Information Architecture
The organization of your website’s information speaks to an overarching, binding logic that influences the main persuasiveness of your site.
And this organization goes beyond your page layouts. It’s important to have the information architecture of your entire site structured in the most intuitive, clean way so that a user can appreciate the natural rationale that influences their navigation.
A good way to do this is to “nest” your pages within broader categories, and to do this continually as you drill down into deeper and deeper pages. Avoid rogue pages and the practice of linking to pages solely within the body copy of various internal pages. Using a categorized drop down navigation, as well as secondary navigation bars that change within different sections will help with the transparency of your system. Your middle school history teacher would be proud if they saw your site architecture somewhat resemble the outline you wrote for your Civil War research paper.
Taking pains to structure your site in a deliberate, logical way will do several things.
- Engage and unclutter the visitor’s mind – A clear, logical structure will not only captivate an interested visitor, but it will also allow them to spend more mental energy considering your content or the “value proposition” of your call to conversion.
- Grease the wheels of navigability – A more comfortable site to navigate should lead to an easier path to conversion.
- Establish a reputation of intelligent logic – A business that values logic at all levels will engender trust and appreciation in a potential customer, whether they are consciously aware of it or not.
Identity
As with any new proposition, a visitor automatically seeks the answer to the essential questions: Who, What, When, Where, Why and How?
A good site will anticipate the order in which these questions should be satisfied. A great site will also understand the logical connection between them.
Depending on your type of business and the type of conversion you’re seeking, some of these questions will be more relevant than others. After you figure out which apply to you, then you can link causal relationships between two, three, or possibly several.
For instance, you can use certain phrases to help you relate these answers:
Because this is who we are, this is how we do it.
Because this is why x is important, this is what y is.
There are lots of ways to link these bits of crucial information, and if they are presented in a way that anticipates the visitor’s curiosity and then strengthens their logical connection to one another, the business achieves some existential validity and improves its chances of converting potential customers.
Incentive
Ultimately, when talking about your service or product, you are creating some kind of incentive. A couple of ways to logically present this incentive are as follows:
Cost/Benefit
If the target audience is particularly price conscious, or your main differentiator from the competition is cost, then you can find ways to underscore the favorable cost/benefit ratio of converting.

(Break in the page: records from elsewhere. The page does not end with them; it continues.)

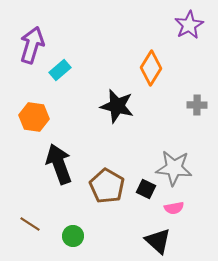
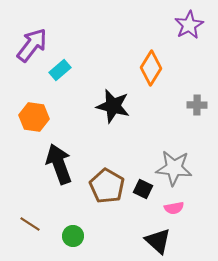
purple arrow: rotated 21 degrees clockwise
black star: moved 4 px left
black square: moved 3 px left
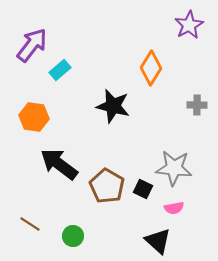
black arrow: rotated 33 degrees counterclockwise
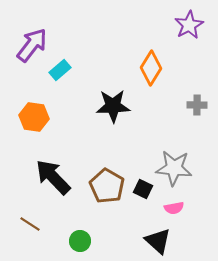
black star: rotated 16 degrees counterclockwise
black arrow: moved 6 px left, 13 px down; rotated 9 degrees clockwise
green circle: moved 7 px right, 5 px down
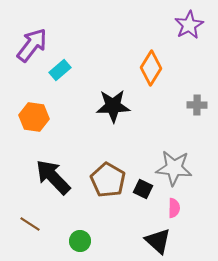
brown pentagon: moved 1 px right, 6 px up
pink semicircle: rotated 78 degrees counterclockwise
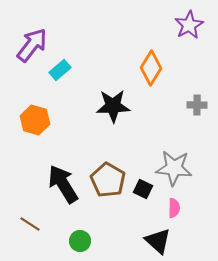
orange hexagon: moved 1 px right, 3 px down; rotated 8 degrees clockwise
black arrow: moved 10 px right, 7 px down; rotated 12 degrees clockwise
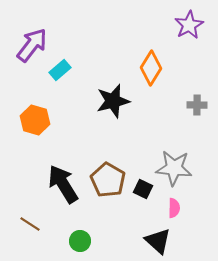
black star: moved 5 px up; rotated 12 degrees counterclockwise
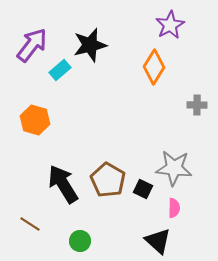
purple star: moved 19 px left
orange diamond: moved 3 px right, 1 px up
black star: moved 23 px left, 56 px up
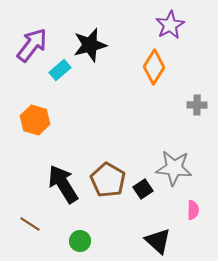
black square: rotated 30 degrees clockwise
pink semicircle: moved 19 px right, 2 px down
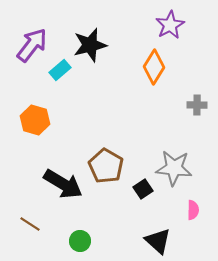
brown pentagon: moved 2 px left, 14 px up
black arrow: rotated 153 degrees clockwise
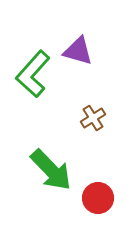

By understanding what type of consumer you are trying to target, you can hone the type of cost/benefit analysis you underscore. Depending on their orientation, you may want to highlight unlimited service, bundled packages, a la carte programs, etc.
Feature/Benefit
Tying the unique feature of your service/product to the benefit is a great way to solidify the reason for your service/product to exist in the first place. This seems like a no-brainer, but a lot of business websites don’t explicitly tie these two things together in a compelling way, or even at all.

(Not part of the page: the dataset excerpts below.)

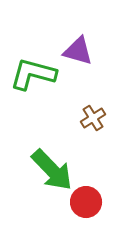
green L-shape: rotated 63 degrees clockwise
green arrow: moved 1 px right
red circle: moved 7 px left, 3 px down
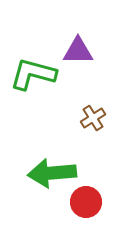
purple triangle: rotated 16 degrees counterclockwise
green arrow: moved 3 px down; rotated 129 degrees clockwise
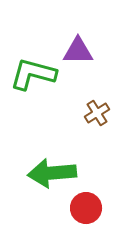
brown cross: moved 4 px right, 5 px up
red circle: moved 6 px down
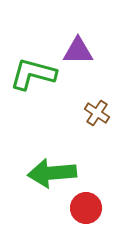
brown cross: rotated 25 degrees counterclockwise
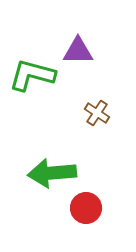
green L-shape: moved 1 px left, 1 px down
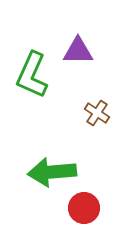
green L-shape: rotated 81 degrees counterclockwise
green arrow: moved 1 px up
red circle: moved 2 px left
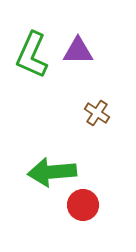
green L-shape: moved 20 px up
red circle: moved 1 px left, 3 px up
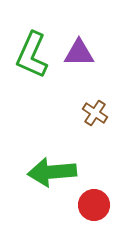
purple triangle: moved 1 px right, 2 px down
brown cross: moved 2 px left
red circle: moved 11 px right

An overemphasis on features will inhibit the visitor from relating it to their own needs. Conversely, an overemphasis on benefits will make the unique position of your product fade into the background, and allow room for your competitors.
Next Up: Emotional Motivation
Establishing a logical argument is hugely important for conversing with potential customers in the language they hold most reliable and steadfast. This helps to support purchase decisions far beyond the first “click” and improve the chance that they will become repeat customers. But one of the most powerful rhetorical devices for turning that initial indecision into commitment is pathos, or an appeal to emotion. We’ll take a look at how you can weave emotion into the conversion funnel in the last part of this series of rhetoric in web design.
Note: I’m nominating my image above for the 2014 award categories of “Most Amateur Use of Photoshop” “Most Obfuscated Levels of Meaning in One Image” and “Weirdest Bastardization of a Greek Mathematician.” Your support is greatly appreciated.